GEP: A Manageable Approach to Volunteering

If you are the type of person who really likes to volunteer, then you probably don’t need to read this. But if, like me, you’d always kinda rather not volunteer and mostly just hope no one asks you, this is for you. As with many things in life, the fact that I don’t like it doesn’t mean I should consider myself off the hook for having to do it. Yeah, it’s extra;  yeah, you don’t get paid; and yeah, after you volunteer for one thing you’ll be the first to get asked to volunteer for the next thing too. We all know this, and none of us believe the person asking us to volunteer when they say, “It’ll be fun!” Smile.

It’s hard to say you’re really invested in a community, though, if you never help out. So, volunteer a little. Depending on your state in life it can be more or less difficult to volunteer, so pick something that is in your wheelhouse and only stretches you a little in terms of stress and time commitment. I think a reasonable amount of time to shoot for as a general rule, is about one hour a week with breaks for Christmas and the Summer. It’s probably a good idea to choose something you’re invested in too. Also, decide what you can handle and then just say, “No,” to stuff you can’t.

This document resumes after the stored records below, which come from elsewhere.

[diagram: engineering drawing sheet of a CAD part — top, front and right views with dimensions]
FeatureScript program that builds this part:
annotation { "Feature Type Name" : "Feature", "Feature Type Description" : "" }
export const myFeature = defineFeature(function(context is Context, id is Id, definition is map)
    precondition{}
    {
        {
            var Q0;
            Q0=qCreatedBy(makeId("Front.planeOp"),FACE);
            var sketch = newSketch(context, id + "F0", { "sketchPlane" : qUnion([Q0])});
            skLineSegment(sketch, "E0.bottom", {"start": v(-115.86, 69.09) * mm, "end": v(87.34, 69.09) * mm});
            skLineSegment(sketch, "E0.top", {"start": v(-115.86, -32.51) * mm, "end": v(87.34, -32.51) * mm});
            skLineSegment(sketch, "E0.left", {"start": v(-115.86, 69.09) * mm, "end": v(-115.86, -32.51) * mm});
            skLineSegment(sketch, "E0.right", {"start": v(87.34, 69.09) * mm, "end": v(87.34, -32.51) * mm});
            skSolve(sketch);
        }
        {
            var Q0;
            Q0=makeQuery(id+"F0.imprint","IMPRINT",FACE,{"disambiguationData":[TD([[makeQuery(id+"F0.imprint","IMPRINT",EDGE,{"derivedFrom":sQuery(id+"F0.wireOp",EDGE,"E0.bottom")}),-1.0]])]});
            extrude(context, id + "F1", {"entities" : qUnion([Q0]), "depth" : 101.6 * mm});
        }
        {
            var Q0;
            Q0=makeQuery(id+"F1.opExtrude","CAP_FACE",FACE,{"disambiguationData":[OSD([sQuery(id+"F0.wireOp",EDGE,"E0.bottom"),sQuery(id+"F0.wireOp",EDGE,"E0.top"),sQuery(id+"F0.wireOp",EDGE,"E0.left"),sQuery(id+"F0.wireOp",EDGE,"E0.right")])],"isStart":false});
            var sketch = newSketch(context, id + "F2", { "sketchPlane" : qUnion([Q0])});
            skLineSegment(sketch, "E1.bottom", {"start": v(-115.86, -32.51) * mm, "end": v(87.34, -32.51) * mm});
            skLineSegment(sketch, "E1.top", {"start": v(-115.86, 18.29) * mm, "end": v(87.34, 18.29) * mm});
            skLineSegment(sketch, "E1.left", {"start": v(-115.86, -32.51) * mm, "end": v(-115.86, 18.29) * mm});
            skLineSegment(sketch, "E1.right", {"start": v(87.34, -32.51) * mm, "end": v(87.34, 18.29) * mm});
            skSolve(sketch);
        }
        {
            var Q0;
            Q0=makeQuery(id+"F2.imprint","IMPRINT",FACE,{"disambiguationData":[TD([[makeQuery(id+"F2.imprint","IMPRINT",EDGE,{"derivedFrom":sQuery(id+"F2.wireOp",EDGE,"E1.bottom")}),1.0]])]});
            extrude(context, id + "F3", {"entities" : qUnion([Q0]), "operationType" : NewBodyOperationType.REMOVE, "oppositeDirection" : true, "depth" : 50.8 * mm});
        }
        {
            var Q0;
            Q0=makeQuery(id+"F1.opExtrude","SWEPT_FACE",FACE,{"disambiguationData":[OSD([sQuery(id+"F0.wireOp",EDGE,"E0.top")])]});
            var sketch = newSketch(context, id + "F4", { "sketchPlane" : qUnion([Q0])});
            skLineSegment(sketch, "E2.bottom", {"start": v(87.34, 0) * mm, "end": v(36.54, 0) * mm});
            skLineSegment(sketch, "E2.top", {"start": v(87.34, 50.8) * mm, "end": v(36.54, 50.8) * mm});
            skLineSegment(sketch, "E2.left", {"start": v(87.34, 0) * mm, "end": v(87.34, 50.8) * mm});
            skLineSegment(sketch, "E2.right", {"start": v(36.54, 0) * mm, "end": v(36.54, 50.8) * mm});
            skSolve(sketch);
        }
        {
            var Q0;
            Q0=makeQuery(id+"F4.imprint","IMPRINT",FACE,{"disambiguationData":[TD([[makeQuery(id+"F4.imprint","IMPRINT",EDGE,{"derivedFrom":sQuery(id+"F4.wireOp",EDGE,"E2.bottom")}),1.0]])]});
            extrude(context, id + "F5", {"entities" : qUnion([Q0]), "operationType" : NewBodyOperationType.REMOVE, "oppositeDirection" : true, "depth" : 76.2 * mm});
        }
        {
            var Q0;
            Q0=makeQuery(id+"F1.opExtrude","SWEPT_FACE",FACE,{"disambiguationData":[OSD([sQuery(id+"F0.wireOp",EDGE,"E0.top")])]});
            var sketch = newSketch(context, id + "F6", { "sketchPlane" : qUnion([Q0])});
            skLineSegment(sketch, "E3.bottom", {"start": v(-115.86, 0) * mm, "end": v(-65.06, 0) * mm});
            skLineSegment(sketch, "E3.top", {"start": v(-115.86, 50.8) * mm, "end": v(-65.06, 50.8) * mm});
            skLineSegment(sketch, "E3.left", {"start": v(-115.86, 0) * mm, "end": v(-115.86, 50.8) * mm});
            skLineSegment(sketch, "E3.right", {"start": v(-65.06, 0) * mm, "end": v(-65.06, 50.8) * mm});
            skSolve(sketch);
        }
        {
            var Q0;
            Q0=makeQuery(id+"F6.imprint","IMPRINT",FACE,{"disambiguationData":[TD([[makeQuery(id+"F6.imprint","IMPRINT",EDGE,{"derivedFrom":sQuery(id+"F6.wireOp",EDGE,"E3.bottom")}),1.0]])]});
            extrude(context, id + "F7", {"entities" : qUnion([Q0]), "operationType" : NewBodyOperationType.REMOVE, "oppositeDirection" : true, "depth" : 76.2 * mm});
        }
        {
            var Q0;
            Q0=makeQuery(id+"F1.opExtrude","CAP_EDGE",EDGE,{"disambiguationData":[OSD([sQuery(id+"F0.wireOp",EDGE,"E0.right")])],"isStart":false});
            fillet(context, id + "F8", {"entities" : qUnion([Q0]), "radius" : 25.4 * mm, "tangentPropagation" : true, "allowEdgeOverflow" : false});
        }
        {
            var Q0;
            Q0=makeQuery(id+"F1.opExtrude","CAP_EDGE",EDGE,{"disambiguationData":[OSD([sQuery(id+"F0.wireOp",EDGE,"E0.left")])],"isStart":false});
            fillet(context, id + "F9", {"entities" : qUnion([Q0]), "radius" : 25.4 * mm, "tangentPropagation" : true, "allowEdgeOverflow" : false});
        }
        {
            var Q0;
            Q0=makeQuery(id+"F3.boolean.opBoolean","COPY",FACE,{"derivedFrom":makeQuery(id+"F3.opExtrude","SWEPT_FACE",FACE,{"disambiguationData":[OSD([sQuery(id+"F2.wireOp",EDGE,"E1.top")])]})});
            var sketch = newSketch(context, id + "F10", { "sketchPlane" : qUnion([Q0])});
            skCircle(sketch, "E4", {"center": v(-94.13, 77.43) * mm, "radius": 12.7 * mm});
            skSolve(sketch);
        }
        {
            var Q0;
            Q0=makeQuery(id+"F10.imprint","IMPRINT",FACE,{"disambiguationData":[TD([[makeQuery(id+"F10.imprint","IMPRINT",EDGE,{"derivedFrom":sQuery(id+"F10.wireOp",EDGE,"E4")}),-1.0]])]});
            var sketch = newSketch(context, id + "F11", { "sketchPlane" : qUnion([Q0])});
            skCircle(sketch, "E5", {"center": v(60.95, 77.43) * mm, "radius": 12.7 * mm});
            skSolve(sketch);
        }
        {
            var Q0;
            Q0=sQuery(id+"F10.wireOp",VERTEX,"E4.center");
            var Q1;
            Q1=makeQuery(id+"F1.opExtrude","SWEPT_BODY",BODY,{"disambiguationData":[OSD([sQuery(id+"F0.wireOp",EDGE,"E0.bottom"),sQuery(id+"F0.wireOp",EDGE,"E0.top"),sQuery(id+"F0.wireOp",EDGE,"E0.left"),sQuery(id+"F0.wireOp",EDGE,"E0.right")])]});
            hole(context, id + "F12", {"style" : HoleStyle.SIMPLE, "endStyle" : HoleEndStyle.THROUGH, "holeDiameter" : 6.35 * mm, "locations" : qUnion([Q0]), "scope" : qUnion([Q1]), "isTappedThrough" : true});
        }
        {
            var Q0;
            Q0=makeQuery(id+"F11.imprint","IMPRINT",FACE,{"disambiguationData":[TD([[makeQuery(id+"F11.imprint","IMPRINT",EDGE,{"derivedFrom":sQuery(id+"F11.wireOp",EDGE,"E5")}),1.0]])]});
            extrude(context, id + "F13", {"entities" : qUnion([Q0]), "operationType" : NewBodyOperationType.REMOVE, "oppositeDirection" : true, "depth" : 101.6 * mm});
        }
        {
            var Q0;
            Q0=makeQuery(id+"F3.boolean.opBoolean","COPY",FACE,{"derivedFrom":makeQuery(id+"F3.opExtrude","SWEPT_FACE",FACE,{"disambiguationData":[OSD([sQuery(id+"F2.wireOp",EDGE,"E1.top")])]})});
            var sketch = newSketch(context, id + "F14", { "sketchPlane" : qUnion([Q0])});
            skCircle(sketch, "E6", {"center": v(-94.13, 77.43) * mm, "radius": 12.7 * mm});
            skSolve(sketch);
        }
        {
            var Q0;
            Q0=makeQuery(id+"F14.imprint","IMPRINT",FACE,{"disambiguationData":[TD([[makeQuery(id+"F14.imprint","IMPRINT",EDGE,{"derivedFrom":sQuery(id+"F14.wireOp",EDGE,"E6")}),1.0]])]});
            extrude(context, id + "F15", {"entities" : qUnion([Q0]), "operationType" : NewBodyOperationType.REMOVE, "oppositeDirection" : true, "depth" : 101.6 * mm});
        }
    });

For me, the issue that motivated was the faith formation of my children. A year or so ago, after not having volunteered regularly for anything for a while, my wife and I decided to volunteer for children’s ministry at the parish. It makes the Sunday a bit longer, but it doesn’t add a whole extra drive in the evening somewhere during the middle of the week, which is the real killer for our schedule. The first year was a little brutal for me, I’m not going to lie. I found out managing the behavior of 10-12 kids who are not mine can actually be pretty difficult, even for 30 minutes.

But you know what? After a year or so of intermittently telling all the other dads I met how it would sure be a lot more fun if they joined me, turns out a bunch of them did. Now my group has three adults that swap leading each week while the other two are on hand to help and I’ve gotten to know some new people. I’ve seen some of those kids come out of their shells a bit and become easier to interact with. Also, it is more fun now than it was. If you’re socially awkward, working on a common goal with people helps give you something to do and talk about, and after a while people start recognizing you and actually smiling when they see you. Go figure.

As introverts, we can spend a fair amount of time thinking about things and forming strong opinions about how things ought to be done. The trouble is that no one has a reason to listen to us if they don’t know us, and it’s easy for us to get caught in a cycle of complaining about how nothing changes. Maybe your ideas still stink and no one should listen to you, but chances are you’ve got some good ones. One of the best ways to gain others’ trust is to prove that you care by showing up to help. It’s a good way of proving that to yourself too.